Excerpts from a dataset
_ _ _ _

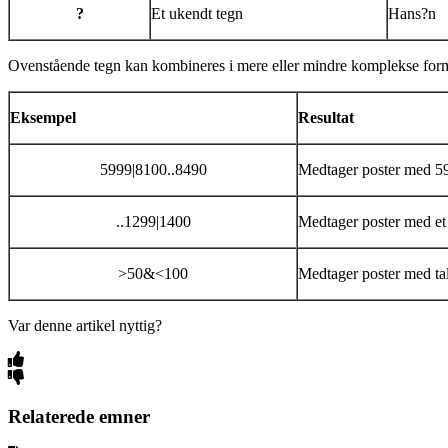
?
Et ukendt tegn
Hans?n
Ovenstående tegn kan kombineres i mere eller mindre komplekse form
Eksempel
Resultat
5999|8100..8490
Medtager poster med 59
..1299|1400
Medtager poster med et t
>50&<100
Medtager poster med tal
Var denne artikel nyttig?
Relaterede emner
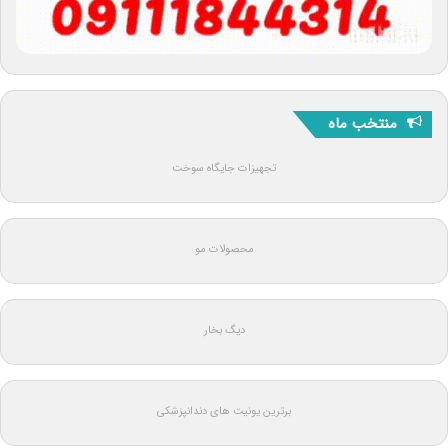
منتخب ماه
تجهیزات جایگاه سوخت
محصولات مو
دیگ بخار
برترین یونیت های دندانپزشکی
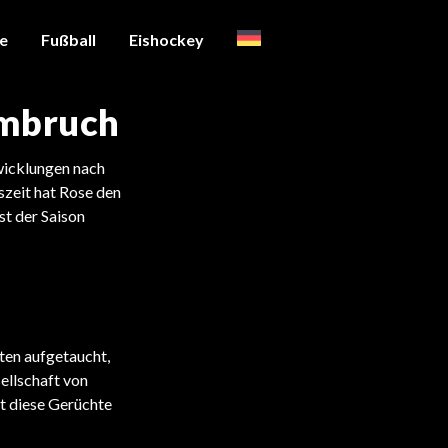
te
Fußball
Eishockey
Umbruch
twicklungen nach
zeit hat Rose den
st der Saison
ten aufgetaucht,
ellschaft von
at diese Gerüchte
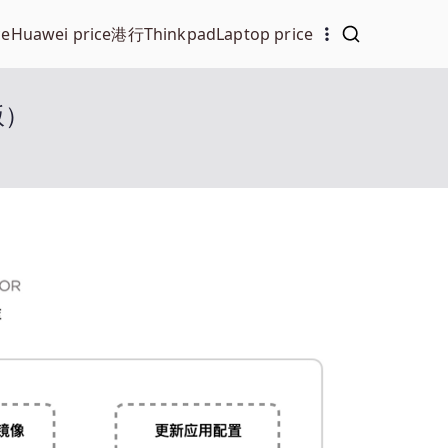
ce
Huawei price
港行Thinkpad
Laptop price
版）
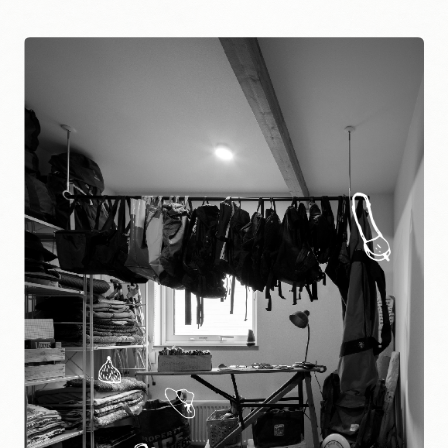
が満たされていく。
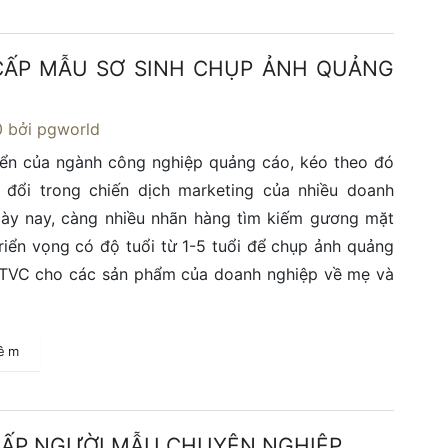
ẤP MẪU SƠ SINH CHỤP ẢNH QUẢNG
0
bởi pgworld
iển của ngành công nghiệp quảng cáo, kéo theo đó
y đổi trong chiến dịch marketing của nhiều doanh
gày nay, càng nhiều nhãn hàng tìm kiếm gương mặt
triển vọng có độ tuổi từ 1-5 tuổi để chụp ảnh quảng
 TVC cho các sản phẩm của doanh nghiệp về mẹ và
hêm
ẤP NGƯỜI MẪU CHUYÊN NGHIỆP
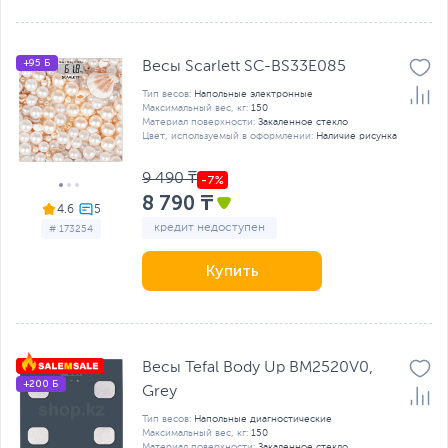
+95 Б
Весы Scarlett SC-BS33E085
Тип весов:
Напольные электронные
Максимальный вес, кг:
150
Материал поверхности:
Закаленное стекло
Цвет, используемый в оформлении:
Наличие рисунка
9 490 ₸
8 790 ₸
4.6
кредит недоступен
# 173254
Купить
Весы Tefal Body Up BM2520V0,
+200 Б
Grey
Тип весов:
Напольные диагностические
Максимальный вес, кг:
150
Материал поверхности:
Закаленное стекло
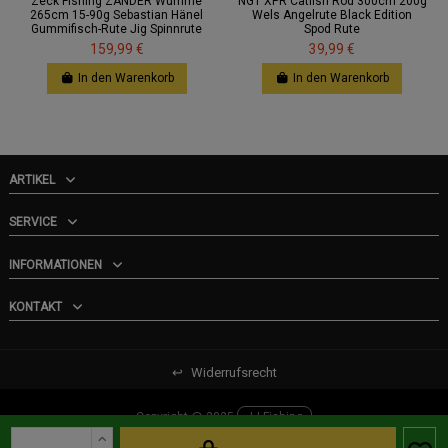
Zeck Fishing ZANDER Wumme
NGT XPR Catfish Rod 300cm 200g
265cm 15-90g Sebastian Hänel
Wels Angelrute Black Edition
Gummifisch-Rute Jig Spinnrute
Spod Rute
159,99 €
39,99 €
In den Warenkorb
In den Warenkorb
ARTIKEL
SERVICE
INFORMATIONEN
KONTAKT
↩
Widerrufsrecht
Copyright @ 2025
JJ-Fishing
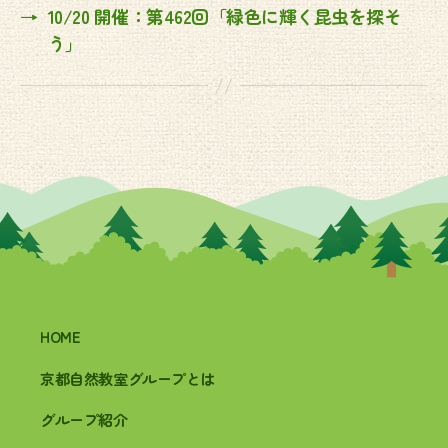
→
10/20 開催：第462回「緑色に輝く昆虫を探そ
う」
HOME
京都自然教室グループとは
グループ紹介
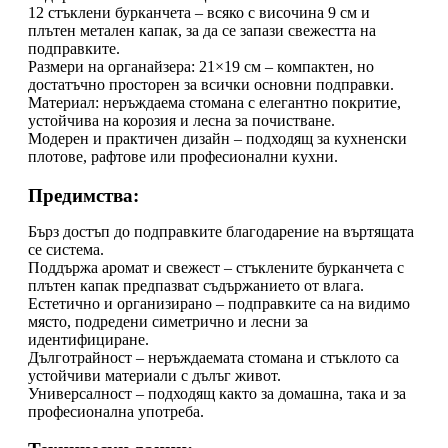
12 стъклени бурканчета – всяко с височина 9 см и
плътен метален капак, за да се запази свежестта на
подправките.
Размери на органайзера: 21×19 см – компактен, но
достатъчно просторен за всички основни подправки.
Материал: неръждаема стомана с елегантно покритие,
устойчива на корозия и лесна за почистване.
Модерен и практичен дизайн – подходящ за кухненски
плотове, рафтове или професионални кухни.
Предимства:
Бърз достъп до подправките благодарение на въртящата
се система.
Поддържа аромат и свежест – стъклените бурканчета с
плътен капак предпазват съдържанието от влага.
Естетично и организирано – подправките са на видимо
място, подредени симетрично и лесни за
идентифициране.
Дълготрайност – неръждаемата стомана и стъклото са
устойчиви материали с дълъг живот.
Универсалност – подходящ както за домашна, така и за
професионална употреба.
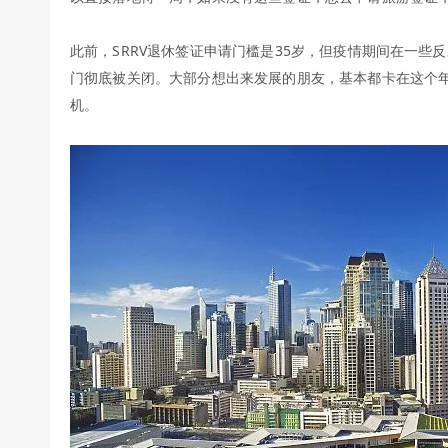
此前，SRRV退休签证申请门槛是35岁，但疫情期间在一些反
门彻底被关闭。大部分想出来发展的朋友，基本都卡在这个
机。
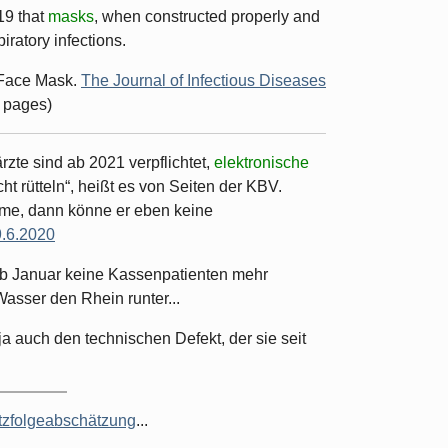
19 that
masks
, when constructed properly and
iratory infections.
e Face Mask.
The Journal of Infectious Diseases
3 pages)
rzte sind ab 2021 verpflichtet,
elektronische
ht rütteln“, heißt es von Seiten der KBV.
mme, dann könne er eben keine
.6.2020
 ab Januar keine Kassenpatienten mehr
Wasser den Rhein runter...
 ja auch den technischen Defekt, der sie seit
tzfolgeabschätzung
...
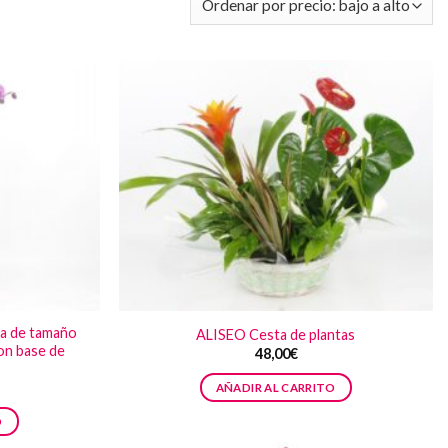
a de tamaño
ALISEO Cesta de plantas
con base de
48,00
€
AÑADIR AL CARRITO
O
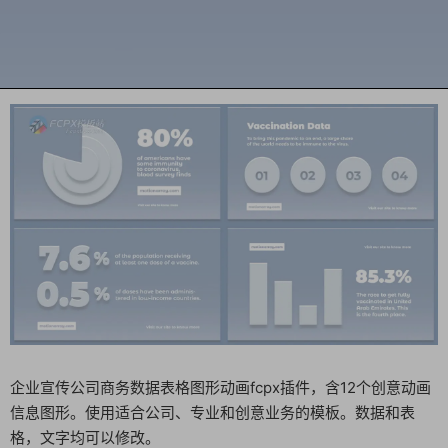
企业宣传公司商务数据表格图形动画fcpx插件，含12个创意动画
信息图形。使用适合公司、专业和创意业务的模板。数据和表
格，文字均可以修改。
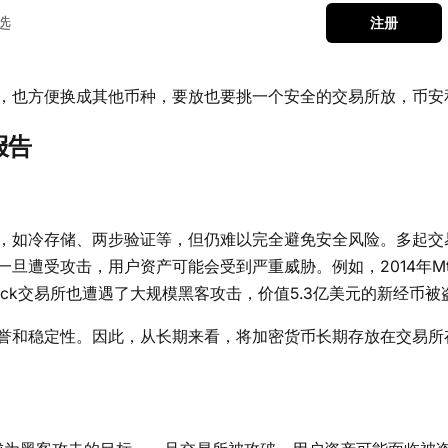
选
注册
，也方便换成其他币种，要放也要挑一个安全的交易所放，币安
报告
，如冷存储、两步验证等，但仍难以完全避免安全风险。多起交
遭受攻击，用户资产可能会受到严重威胁。例如，2014年Mt.
heck交易所也遭遇了大规模黑客攻击，价值5.3亿美元的新经币被
誉和稳定性。因此，从长期来看，将加密货币长期存放在交易所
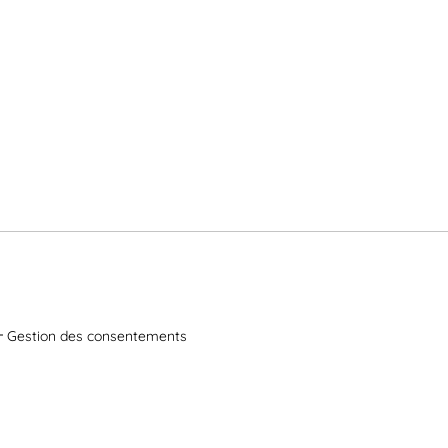
Gestion des consentements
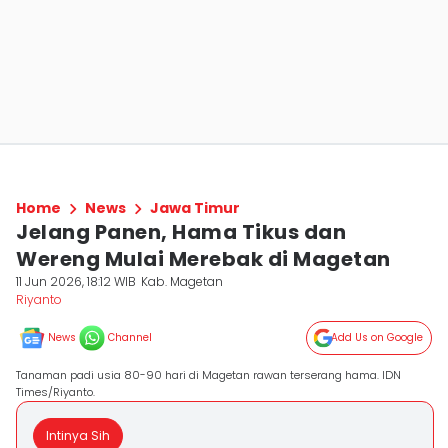
Home
News
Jawa Timur
Jelang Panen, Hama Tikus dan
Wereng Mulai Merebak di Magetan
11 Jun 2026, 18:12 WIB
Kab. Magetan
Riyanto
News
Channel
Add Us on Google
Tanaman padi usia 80-90 hari di Magetan rawan terserang hama. IDN
Times/Riyanto.
Intinya Sih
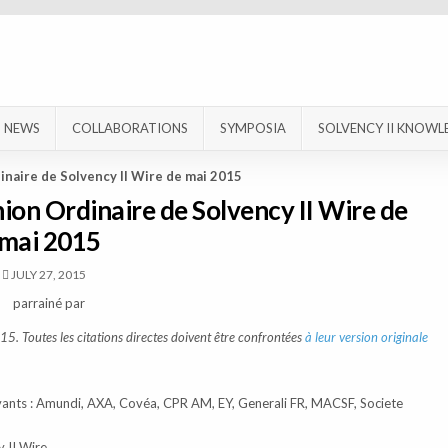
NEWS
COLLABORATIONS
SYMPOSIA
SOLVENCY II KNOWL
naire de Solvency II Wire de mai 2015
on Ordinaire de Solvency II Wire de
mai 2015
JULY 27, 2015
parrainé par
15. Toutes les citations directes doivent être confrontées
à leur version originale
vants : Amundi, AXA, Covéa, CPR AM, EY, Generali FR, MACSF, Societe
y II Wire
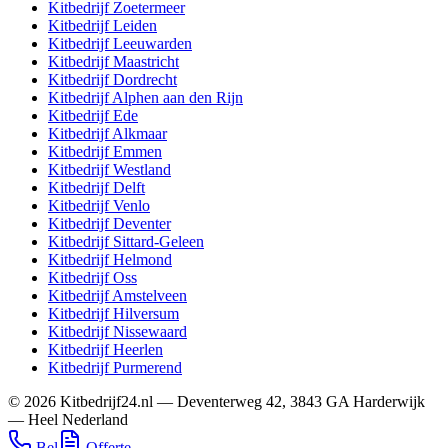
Kitbedrijf
Zoetermeer
Kitbedrijf
Leiden
Kitbedrijf
Leeuwarden
Kitbedrijf
Maastricht
Kitbedrijf
Dordrecht
Kitbedrijf
Alphen aan den Rijn
Kitbedrijf
Ede
Kitbedrijf
Alkmaar
Kitbedrijf
Emmen
Kitbedrijf
Westland
Kitbedrijf
Delft
Kitbedrijf
Venlo
Kitbedrijf
Deventer
Kitbedrijf
Sittard-Geleen
Kitbedrijf
Helmond
Kitbedrijf
Oss
Kitbedrijf
Amstelveen
Kitbedrijf
Hilversum
Kitbedrijf
Nissewaard
Kitbedrijf
Heerlen
Kitbedrijf
Purmerend
©
2026
Kitbedrijf24.nl
—
Deventerweg 42
,
3843 GA
Harderwijk
—
Heel Nederland
Bel
Offerte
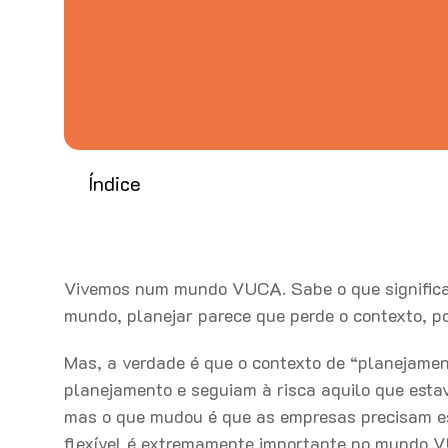
Índice
Vivemos num mundo VUCA. Sabe o que significa?
mundo, planejar parece que perde o contexto, 
Mas, a verdade é que o contexto de “planejam
planejamento e seguiam à risca aquilo que esta
mas o que mudou é que as empresas precisam es
flexível é extremamente importante no mundo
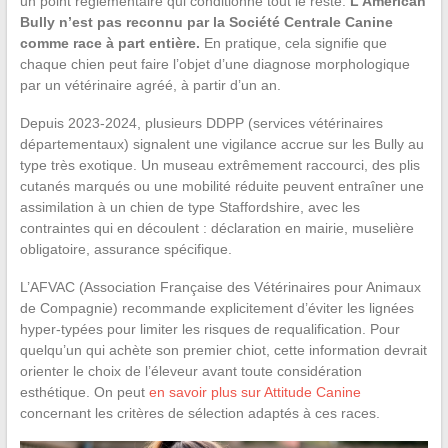
un point réglementaire qui conditionne tout le reste.
L’American
Bully n’est pas reconnu par la Société Centrale Canine
comme race à part entière.
En pratique, cela signifie que
chaque chien peut faire l’objet d’une diagnose morphologique
par un vétérinaire agréé, à partir d’un an.
Depuis 2023-2024, plusieurs DDPP (services vétérinaires
départementaux) signalent une vigilance accrue sur les Bully au
type très exotique. Un museau extrêmement raccourci, des plis
cutanés marqués ou une mobilité réduite peuvent entraîner une
assimilation à un chien de type Staffordshire, avec les
contraintes qui en découlent : déclaration en mairie, muselière
obligatoire, assurance spécifique.
L’AFVAC (Association Française des Vétérinaires pour Animaux
de Compagnie) recommande explicitement d’éviter les lignées
hyper-typées pour limiter les risques de requalification. Pour
quelqu’un qui achète son premier chiot, cette information devrait
orienter le choix de l’éleveur avant toute considération
esthétique. On peut
en savoir plus sur Attitude Canine
concernant les critères de sélection adaptés à ces races.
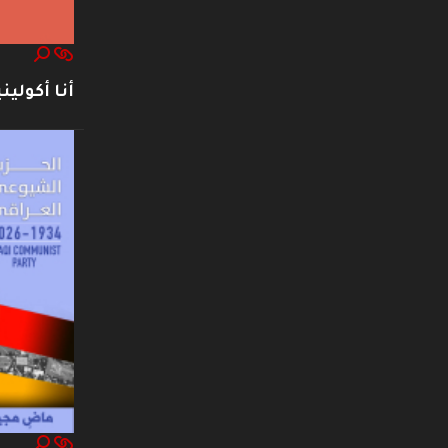
أنا أكوليني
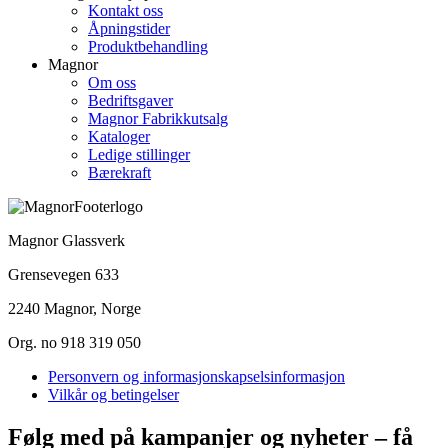
Kontakt oss
Åpningstider
Produktbehandling
Magnor
Om oss
Bedriftsgaver
Magnor Fabrikkutsalg
Kataloger
Ledige stillinger
Bærekraft
Magnor Glassverk
Grensevegen 633
2240 Magnor, Norge
Org. no 918 319 050
Personvern og informasjonskapselsinformasjon
Vilkår og betingelser
Følg med på kampanjer og nyheter – få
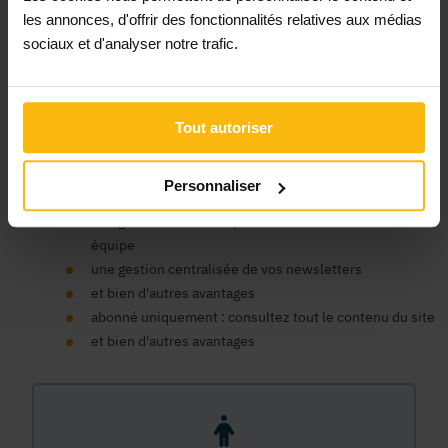
Un compte organisme est nécessaire pour bénéficier au nom
les annonces, d'offrir des fonctionnalités relatives aux médias
de votre ASBL des avantages de la plateforme MonASBL.be :
sociaux et d'analyser notre trafic.
consulter le contenu de nos fiches infos et bénéficier du
soutien de la plateforme pour faciliter la gestion de votre
association, publier des annonces, consulter notre contenu
de formation en ligne, bénéficier d'un support expert, etc.
Tout autoriser
un seul compte pour tous nos sites
un espace centralisé pour vos données, commandes et
Personnaliser
factures
une gestion des accès pour les membres de votre
équipe
une gestion centralisée de vos newsletters
et bien d'autres avantages
abonné uniquement : consultez tout le contenu du site
et bien d'autres avantages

_ _ _ _

§ BRIEF
What's needed is an exact copy of the records above from the line containing "Heel Nederland" down to the line containing "Depuis 2023-2024, plusieurs", both included, without any pictures.

§ RESULT
Heel Nederland
Bel
Offerte
Índice
Vivemos num mundo VUCA. Sabe o que significa?
mundo, planejar parece que perde o contexto, 
Mas, a verdade é que o contexto de “planejam
planejamento e seguiam à risca aquilo que esta
mas o que mudou é que as empresas precisam es
flexível é extremamente importante no mundo
un point réglementaire qui conditionne tout le reste.
L’American
Bully n’est pas reconnu par la Société Centrale Canine
comme race à part entière.
En pratique, cela signifie que
chaque chien peut faire l’objet d’une diagnose morphologique
par un vétérinaire agréé, à partir d’un an.
Depuis 2023-2024, plusieurs DDPP (services vétérinaires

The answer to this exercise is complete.